Thanks to the National Cancer Institute for hosting Kaitlin Thaney to speak on open science at their regular speaker series; you can see the entire series including Kaitlin’s talk on their YouTube channel.
And as always, many thanks to all our contributors on the Collaborate program and on the forum – your pull requests and posts are what makes this whole adventure come to life, so if you had a minute to jump in this week, thanks!
In & Around the Lab
This week at the lab, the Science Lab’s director Kaitlin Thaney spoke at the National Cancer Institute Center for Biomedical Informatics and Information Technology Speaker Series. Kaitlin spoke on how we can better work together to advance the mission of more open, collaborative, web-enabled science, and how, together, we can influence the culture of science by demonstrating new and open ways to conduct research on the web. See Kaitlin’s talk and the whole speaker series in NCI‘s YouTube channel.
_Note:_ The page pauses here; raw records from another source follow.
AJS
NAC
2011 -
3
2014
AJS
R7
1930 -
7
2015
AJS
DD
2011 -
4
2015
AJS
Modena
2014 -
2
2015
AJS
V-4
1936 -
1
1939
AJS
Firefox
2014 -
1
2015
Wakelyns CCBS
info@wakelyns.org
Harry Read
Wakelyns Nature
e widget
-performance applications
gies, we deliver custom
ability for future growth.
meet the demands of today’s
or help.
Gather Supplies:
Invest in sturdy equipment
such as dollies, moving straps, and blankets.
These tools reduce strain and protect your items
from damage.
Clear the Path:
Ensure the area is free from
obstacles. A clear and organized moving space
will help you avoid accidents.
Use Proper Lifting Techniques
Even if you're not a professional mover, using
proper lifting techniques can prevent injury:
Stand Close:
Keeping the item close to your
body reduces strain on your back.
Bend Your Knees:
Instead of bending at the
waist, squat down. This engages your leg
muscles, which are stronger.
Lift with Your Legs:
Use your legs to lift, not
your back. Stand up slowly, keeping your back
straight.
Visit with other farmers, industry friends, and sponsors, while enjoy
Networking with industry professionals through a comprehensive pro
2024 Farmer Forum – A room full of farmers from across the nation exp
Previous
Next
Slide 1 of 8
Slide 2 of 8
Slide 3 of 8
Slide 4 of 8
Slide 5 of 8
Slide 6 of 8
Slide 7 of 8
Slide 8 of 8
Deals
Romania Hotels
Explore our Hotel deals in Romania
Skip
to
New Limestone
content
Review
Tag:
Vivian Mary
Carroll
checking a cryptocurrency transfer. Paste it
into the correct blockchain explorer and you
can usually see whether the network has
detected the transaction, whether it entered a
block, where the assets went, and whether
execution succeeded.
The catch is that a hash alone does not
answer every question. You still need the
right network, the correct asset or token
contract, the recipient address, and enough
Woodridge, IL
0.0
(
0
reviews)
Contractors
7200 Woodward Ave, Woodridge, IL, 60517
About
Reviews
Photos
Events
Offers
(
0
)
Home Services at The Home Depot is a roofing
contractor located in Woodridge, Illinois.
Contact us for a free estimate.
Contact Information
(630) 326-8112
Instructor Hangouts had its third session this week, where we discussed how to bring theory into practice more when teaching software workshops; as instructors, we study some of the best pedagogy available to us, but putting it into practice can still be a challenge. How can we make these ideas work in the wild, and use them to build flexible lessons that adapt to our students’ needs live and in situ? Let us know your stories and ideas in the comments or on the forum!
Also this week, Abby Cabunoc launched the landing page and schedule for our Science and the Web track at MozFest! We have three fantastic streams lined up: a sprint for hacking on all kinds of projects from citizen science to open science curriculum; a share and help stream for exchanging ideas with people from other fields and getting feedback and help on your projects from technical experts; and a skills teaching track, where you can brush up your skills with tools like Git and GitHub or the IPython notebook (and many more), learn new strategies for wrangling messy data, or discuss how we can make future open science educational offerings even better.
Next Week’s Forecast
Next week is MozFest! The whole Science Lab team will be on site at Ravensbourne College, London, UK for our annual festival where passionate thinkers and inventors come together to learn from one another and engage in a conversation about how the web can do more, and do better. See the Science and the Web landing page on our site for session descriptions and times – we hope you’ll all join us there!
Also next week, Bill Mills will be coteaching Software Carpentry Instructor Training with Greg Wilson in at The Genome Analysis Centre. You can check out Bill’s train-the-trainers lesson plans as they develop (still pretty rough, more to come in the coming months) in their repo or on their GitHub page.
Reading List
Fiona Tweedie‘s guest blog on the Python Natural Language Toolkit.
Don’t miss F1000‘s Weekly Open Science Roundup
Interesting conversation starter from Damien Irving on what tools are getting used for open science out in the wild.